PFLEIDERER AG
- Markus Bußler - Redakteur

Pfleiderer: Der Nächste, bitte

Bei Pfleiderer legt der nächste Aufsichtsrat sein Mandat nieder. Nachdem bereits zwei Vertreter von Großaktionär One Equity Partner ankündigten, aus den Aufsichtsrat ausscheiden zu wollen, wird auch Wolfgang Haupt dem Gremium ab 1. März nicht mehr angehören.

Der Bau- und Möbelzulieferer Pfleiderer kommt nicht zur Ruhe. Nachdem sich zuletzt Insider von ihren Aktien getrennt hatten, sorgen jetzt Rücktritte im Aufsichtsrat für Stirnrunzeln bei den Anlegern. Und noch immer ist die Frage nicht geklärt: Wie sieht der Plan zur Restrukturierung des Unternehmens aus?

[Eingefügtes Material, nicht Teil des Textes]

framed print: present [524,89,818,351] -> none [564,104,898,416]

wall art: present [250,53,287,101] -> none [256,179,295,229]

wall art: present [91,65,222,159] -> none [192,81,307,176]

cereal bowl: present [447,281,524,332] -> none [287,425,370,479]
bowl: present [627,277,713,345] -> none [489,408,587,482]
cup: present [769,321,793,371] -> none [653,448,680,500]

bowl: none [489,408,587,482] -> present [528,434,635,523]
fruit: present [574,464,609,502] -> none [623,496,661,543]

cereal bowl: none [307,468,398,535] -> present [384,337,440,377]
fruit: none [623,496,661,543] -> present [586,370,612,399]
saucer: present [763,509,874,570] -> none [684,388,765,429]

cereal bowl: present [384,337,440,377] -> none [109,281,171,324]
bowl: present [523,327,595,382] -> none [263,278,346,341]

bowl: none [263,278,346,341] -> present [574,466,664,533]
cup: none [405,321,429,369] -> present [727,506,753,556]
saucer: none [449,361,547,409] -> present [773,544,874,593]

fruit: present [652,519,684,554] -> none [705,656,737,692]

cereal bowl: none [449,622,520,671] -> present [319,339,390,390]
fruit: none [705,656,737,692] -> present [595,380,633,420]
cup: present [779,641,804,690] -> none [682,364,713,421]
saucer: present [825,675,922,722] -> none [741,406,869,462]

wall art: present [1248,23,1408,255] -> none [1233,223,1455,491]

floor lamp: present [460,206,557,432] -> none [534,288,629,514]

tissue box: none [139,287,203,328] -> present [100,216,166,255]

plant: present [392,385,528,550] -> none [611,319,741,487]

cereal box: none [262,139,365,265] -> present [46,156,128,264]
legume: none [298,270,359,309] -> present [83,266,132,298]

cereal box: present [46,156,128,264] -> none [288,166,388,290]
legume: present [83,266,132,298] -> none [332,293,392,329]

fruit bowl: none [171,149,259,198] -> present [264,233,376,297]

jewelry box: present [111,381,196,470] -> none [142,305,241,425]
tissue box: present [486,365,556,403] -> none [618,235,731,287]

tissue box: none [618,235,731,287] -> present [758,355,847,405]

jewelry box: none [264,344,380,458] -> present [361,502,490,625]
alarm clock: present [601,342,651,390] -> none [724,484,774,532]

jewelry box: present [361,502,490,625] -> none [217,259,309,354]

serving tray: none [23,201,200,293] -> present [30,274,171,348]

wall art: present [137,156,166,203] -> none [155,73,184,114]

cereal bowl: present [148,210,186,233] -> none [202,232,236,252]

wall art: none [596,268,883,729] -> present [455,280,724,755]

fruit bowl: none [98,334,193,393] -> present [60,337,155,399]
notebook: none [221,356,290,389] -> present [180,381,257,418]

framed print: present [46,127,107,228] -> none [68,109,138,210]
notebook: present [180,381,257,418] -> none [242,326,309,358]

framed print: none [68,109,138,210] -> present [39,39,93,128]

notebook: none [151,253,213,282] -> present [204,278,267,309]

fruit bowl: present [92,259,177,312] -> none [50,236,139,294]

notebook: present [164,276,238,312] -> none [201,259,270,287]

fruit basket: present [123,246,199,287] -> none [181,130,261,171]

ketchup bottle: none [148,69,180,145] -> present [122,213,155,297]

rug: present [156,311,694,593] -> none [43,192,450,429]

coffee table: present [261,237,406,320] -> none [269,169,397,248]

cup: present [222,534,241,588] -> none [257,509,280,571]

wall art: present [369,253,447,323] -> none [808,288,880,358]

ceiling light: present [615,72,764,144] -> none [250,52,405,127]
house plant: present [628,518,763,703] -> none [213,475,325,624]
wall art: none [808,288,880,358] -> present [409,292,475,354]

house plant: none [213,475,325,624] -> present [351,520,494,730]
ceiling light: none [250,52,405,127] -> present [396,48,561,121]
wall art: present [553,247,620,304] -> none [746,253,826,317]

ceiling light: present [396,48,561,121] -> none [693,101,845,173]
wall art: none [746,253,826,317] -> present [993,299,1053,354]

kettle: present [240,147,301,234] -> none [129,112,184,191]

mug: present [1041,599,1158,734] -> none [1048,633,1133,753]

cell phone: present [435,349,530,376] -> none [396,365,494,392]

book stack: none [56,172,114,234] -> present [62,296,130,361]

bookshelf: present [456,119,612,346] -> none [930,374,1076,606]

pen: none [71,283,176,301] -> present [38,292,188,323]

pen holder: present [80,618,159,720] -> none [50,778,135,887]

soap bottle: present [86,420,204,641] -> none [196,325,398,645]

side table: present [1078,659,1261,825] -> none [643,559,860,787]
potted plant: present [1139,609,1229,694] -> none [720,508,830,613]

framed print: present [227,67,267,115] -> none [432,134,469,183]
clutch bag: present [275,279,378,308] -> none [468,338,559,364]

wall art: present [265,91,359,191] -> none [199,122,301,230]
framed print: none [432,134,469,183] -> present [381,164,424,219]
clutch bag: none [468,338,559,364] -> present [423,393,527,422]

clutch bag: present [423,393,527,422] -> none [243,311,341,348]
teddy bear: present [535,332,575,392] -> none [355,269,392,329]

Kommt eine Kapitalmaßnahme?

Die roten Zahlen von Pfleiderer sollten jeden Anleger hinlänglich bekannt sein, genauso wie der Schuldenberg in Höhe von zuletzt mehr als 900 Millionen Euro. Bis Ende März haben sich die Banken dazu verpflichtet, keine Kredite zu kündigen. Und es darf davon ausgegangen werden, dass hinter den Kulissen an einem Rettungsplan gearbeitet wird. Die Insiderverkäufe deuten jedoch darauf hin, dass eine Rettung wohl schwerlich ohne eine Kapitalmaßnahme möglich sein dürfte, die die Anteile der Aktionäre erheblich verwässern dürfte.

DER AKTIONÄR hatte zuletzt mehrfach dazu geraten, eventuell noch bestehende Positionen in Kursstärken hinein zu verkaufen. Ob und wie Pfleiderer gerettet werden kann, steht noch immer in den Sternen. Die Informationspolitik ist alles andere als befriedigend. Zu dem Ausscheiden der Aufsichtsratsmitglieder gab es zuletzt nur schwammige Begründungen. Das Anlagevotum lautet daher bis auf weiteres: Anleger sollten die Pfleiderer-Aktie meiden.